## SUPPLIED ENTRIES
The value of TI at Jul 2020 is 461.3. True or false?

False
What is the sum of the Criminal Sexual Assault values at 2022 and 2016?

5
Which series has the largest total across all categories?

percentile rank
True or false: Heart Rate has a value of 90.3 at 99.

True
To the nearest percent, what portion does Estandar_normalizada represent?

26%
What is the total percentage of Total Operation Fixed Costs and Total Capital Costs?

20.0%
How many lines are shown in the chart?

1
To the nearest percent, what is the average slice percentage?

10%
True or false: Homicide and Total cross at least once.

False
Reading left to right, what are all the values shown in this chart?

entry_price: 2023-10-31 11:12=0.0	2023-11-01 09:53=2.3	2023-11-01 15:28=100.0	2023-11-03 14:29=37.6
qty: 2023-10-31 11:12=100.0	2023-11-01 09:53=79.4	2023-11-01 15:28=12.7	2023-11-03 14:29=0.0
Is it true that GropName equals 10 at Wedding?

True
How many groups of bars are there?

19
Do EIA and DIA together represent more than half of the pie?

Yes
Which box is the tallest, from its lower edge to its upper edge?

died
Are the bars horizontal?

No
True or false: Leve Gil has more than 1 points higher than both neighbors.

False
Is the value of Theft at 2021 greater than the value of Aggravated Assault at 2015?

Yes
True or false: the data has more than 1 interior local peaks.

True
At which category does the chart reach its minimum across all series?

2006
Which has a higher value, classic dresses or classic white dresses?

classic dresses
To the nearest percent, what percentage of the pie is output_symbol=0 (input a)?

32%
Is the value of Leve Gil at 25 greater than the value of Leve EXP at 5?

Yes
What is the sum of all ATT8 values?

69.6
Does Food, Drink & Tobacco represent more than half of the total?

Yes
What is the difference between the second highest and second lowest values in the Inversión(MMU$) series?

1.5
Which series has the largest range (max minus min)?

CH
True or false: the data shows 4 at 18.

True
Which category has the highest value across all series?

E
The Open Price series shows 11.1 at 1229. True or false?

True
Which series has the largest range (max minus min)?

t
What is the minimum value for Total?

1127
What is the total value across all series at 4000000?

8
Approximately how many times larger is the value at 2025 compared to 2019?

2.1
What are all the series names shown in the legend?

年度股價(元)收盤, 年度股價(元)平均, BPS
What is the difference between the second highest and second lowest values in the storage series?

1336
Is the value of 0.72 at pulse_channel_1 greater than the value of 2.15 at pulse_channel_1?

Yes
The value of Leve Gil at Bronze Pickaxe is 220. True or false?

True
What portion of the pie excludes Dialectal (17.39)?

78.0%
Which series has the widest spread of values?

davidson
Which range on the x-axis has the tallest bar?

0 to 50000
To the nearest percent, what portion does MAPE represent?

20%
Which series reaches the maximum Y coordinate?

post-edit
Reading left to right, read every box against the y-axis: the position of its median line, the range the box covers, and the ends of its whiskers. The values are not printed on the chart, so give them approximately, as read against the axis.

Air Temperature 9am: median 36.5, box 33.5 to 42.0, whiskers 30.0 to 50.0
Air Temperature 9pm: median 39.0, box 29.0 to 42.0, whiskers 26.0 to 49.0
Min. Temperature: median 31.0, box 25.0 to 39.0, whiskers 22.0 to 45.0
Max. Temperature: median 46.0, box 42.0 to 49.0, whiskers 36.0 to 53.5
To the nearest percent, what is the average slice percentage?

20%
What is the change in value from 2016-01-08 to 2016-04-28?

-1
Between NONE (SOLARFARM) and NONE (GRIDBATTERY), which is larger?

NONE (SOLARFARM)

## WORK INSTRUCTION
Substitute "nearest whole percent" for each occurrence of "nearest percent" in the entries above, then write out all the lines again with everything else left unchanged.

## ANSWER SECTION
The value of TI at Jul 2020 is 461.3. True or false?

False
What is the sum of the Criminal Sexual Assault values at 2022 and 2016?

5
Which series has the largest total across all categories?

percentile rank
True or false: Heart Rate has a value of 90.3 at 99.

True
To the nearest whole percent, what portion does Estandar_normalizada represent?

26%
What is the total percentage of Total Operation Fixed Costs and Total Capital Costs?

20.0%
How many lines are shown in the chart?

1
To the nearest whole percent, what is the average slice percentage?

10%
True or false: Homicide and Total cross at least once.

False
Reading left to right, what are all the values shown in this chart?

entry_price: 2023-10-31 11:12=0.0	2023-11-01 09:53=2.3	2023-11-01 15:28=100.0	2023-11-03 14:29=37.6
qty: 2023-10-31 11:12=100.0	2023-11-01 09:53=79.4	2023-11-01 15:28=12.7	2023-11-03 14:29=0.0
Is it true that GropName equals 10 at Wedding?

True
How many groups of bars are there?

19
Do EIA and DIA together represent more than half of the pie?

Yes
Which box is the tallest, from its lower edge to its upper edge?

died
Are the bars horizontal?

No
True or false: Leve Gil has more than 1 points higher than both neighbors.

False
Is the value of Theft at 2021 greater than the value of Aggravated Assault at 2015?

Yes
True or false: the data has more than 1 interior local peaks.

True
At which category does the chart reach its minimum across all series?

2006
Which has a higher value, classic dresses or classic white dresses?

classic dresses
To the nearest whole percent, what percentage of the pie is output_symbol=0 (input a)?

32%
Is the value of Leve Gil at 25 greater than the value of Leve EXP at 5?

Yes
What is the sum of all ATT8 values?

69.6
Does Food, Drink & Tobacco represent more than half of the total?

Yes
What is the difference between the second highest and second lowest values in the Inversión(MMU$) series?

1.5
Which series has the largest range (max minus min)?

CH
True or false: the data shows 4 at 18.

True
Which category has the highest value across all series?

E
The Open Price series shows 11.1 at 1229. True or false?

True
Which series has the largest range (max minus min)?

t
What is the minimum value for Total?

1127
What is the total value across all series at 4000000?

8
Approximately how many times larger is the value at 2025 compared to 2019?

2.1
What are all the series names shown in the legend?

年度股價(元)收盤, 年度股價(元)平均, BPS
What is the difference between the second highest and second lowest values in the storage series?

1336
Is the value of 0.72 at pulse_channel_1 greater than the value of 2.15 at pulse_channel_1?

Yes
The value of Leve Gil at Bronze Pickaxe is 220. True or false?

True
What portion of the pie excludes Dialectal (17.39)?

78.0%
Which series has the widest spread of values?

davidson
Which range on the x-axis has the tallest bar?

0 to 50000
To the nearest whole percent, what portion does MAPE represent?

20%
Which series reaches the maximum Y coordinate?

post-edit
Reading left to right, read every box against the y-axis: the position of its median line, the range the box covers, and the ends of its whiskers. The values are not printed on the chart, so give them approximately, as read against the axis.

Air Temperature 9am: median 36.5, box 33.5 to 42.0, whiskers 30.0 to 50.0
Air Temperature 9pm: median 39.0, box 29.0 to 42.0, whiskers 26.0 to 49.0
Min. Temperature: median 31.0, box 25.0 to 39.0, whiskers 22.0 to 45.0
Max. Temperature: median 46.0, box 42.0 to 49.0, whiskers 36.0 to 53.5
To the nearest whole percent, what is the average slice percentage?

20%
What is the change in value from 2016-01-08 to 2016-04-28?

-1
Between NONE (SOLARFARM) and NONE (GRIDBATTERY), which is larger?

NONE (SOLARFARM)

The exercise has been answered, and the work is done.